Performance Tuning
Start with a correct local pipeline, then tune the smallest number of variables.
Runner
Local:
vane.configure(runner="native")Ray:
vane.configure(runner="ray")The native runner streams Arrow record batches. The Ray runner initializes Ray when needed and sends a logical plan to a Ray query driver.
Batch size
For map_batches, batch_size controls how many rows are passed to one UDF call.
Small batches:
- lower memory
- worse model throughput
- more scheduling overhead
Large batches:
- better throughput
- higher memory
- slower retries
Tune with representative data.
Actor reuse
Use actor backends for model inference:
- subprocess_actor for local stateful reuse.
- ray_actor for distributed stateful reuse.
Use task backends for light stateless work:
- subprocess_task
- ray_task
CPU and GPU resources
map_batches accepts:
- cpus
- gpus
- concurrency
Ray uses resource requests for placement.

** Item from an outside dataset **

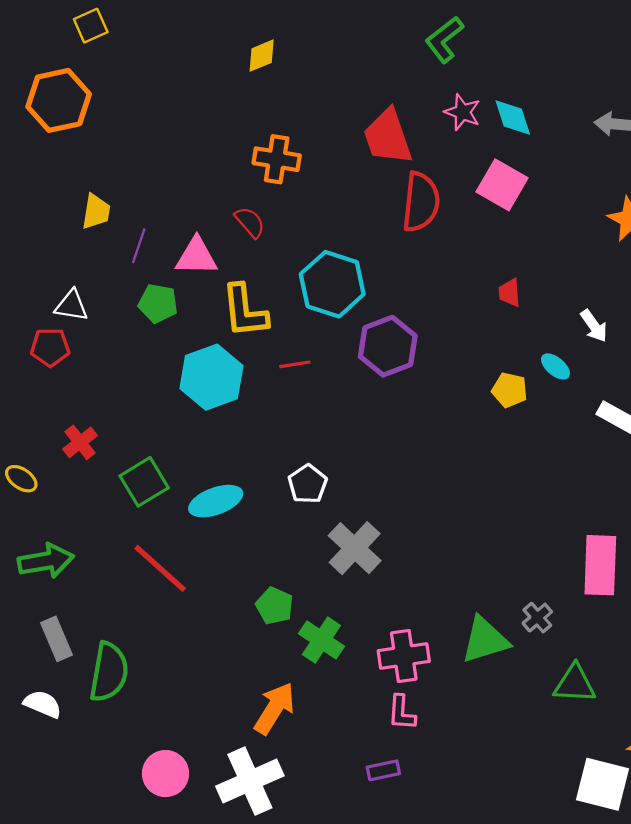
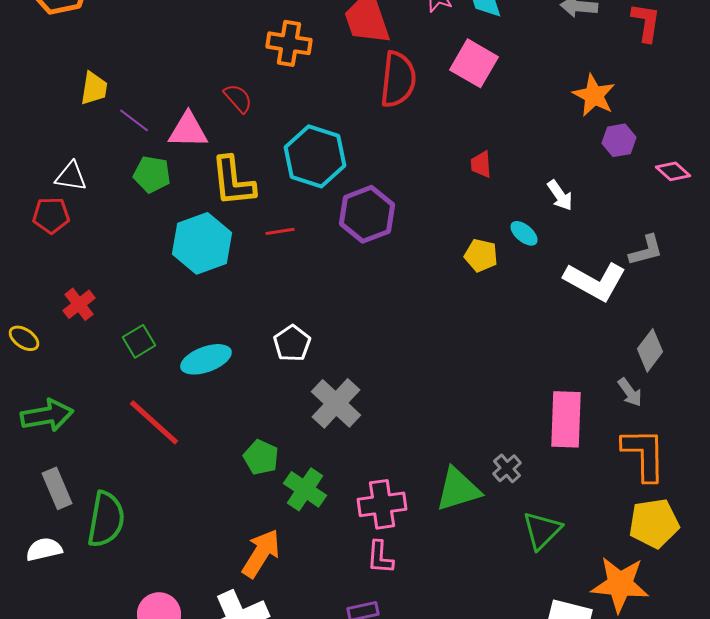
orange cross: (277, 159) -> (289, 43), moved
purple line: (139, 246) -> (134, 120), turned -72
green square: (144, 482) -> (139, 341), size x0.7
green triangle: (575, 684) -> (542, 530), turned -48
white semicircle: (43, 704) -> (44, 549), turned -36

Make sure the Ray cluster advertises matching resources before increasing concurrency.
Ray scan task grouping
Public config:
vane.configure(ray_scan_task_size_grouping=True)Environment variable:
export VANE_RAY_SCAN_TASK_SIZE_GROUPING=trueThe registry describes this as size-based scan task grouping, useful for merging small files into larger scan tasks.
Related public config:
- ray_max_task_backlog
- ray_scan_task_open_cost_bytes
- ray_scan_task_min_partition_num
- ray_init_sql
Backpressure
VANE_RAY_MAX_TASK_BACKLOG limits pending Ray tasks when set to a positive value. 0 means unlimited in the public registry.
Use it when the driver can submit faster than workers can consume.
Native runner batch size
VANE_NATIVE_RUNNER_BATCH_SIZE overrides the native runner batch size when you need an explicit value for measurement or memory control.

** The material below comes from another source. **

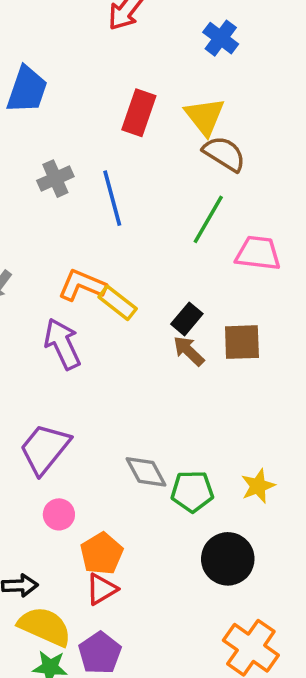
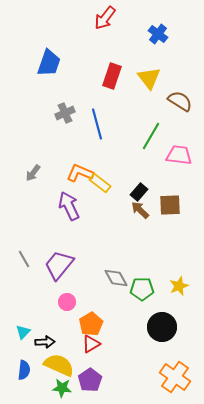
brown semicircle: (224, 154) -> (180, 101), moved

export VANE_NATIVE_RUNNER_BATCH_SIZE=4096Avoid common bottlenecks
- Project only columns needed by the UDF.
- Filter before model calls.
- Keep image/audio/video decoding separate from model inference when tuning.
- Write to a filesystem all workers can access.
- Avoid one row per UDF call for model workloads.
- Use structured output schemas instead of Python object columns.
Measure
Keep a simple run record:
- input rows
- input bytes
- batch size
- backend
- concurrency
- GPUs per actor
- elapsed time
- output rows
- failure count
Benchmark workloads can be useful references for environment-driven performance experiments, but benchmark-specific file locations, storage endpoints, and model defaults are not general deployment defaults.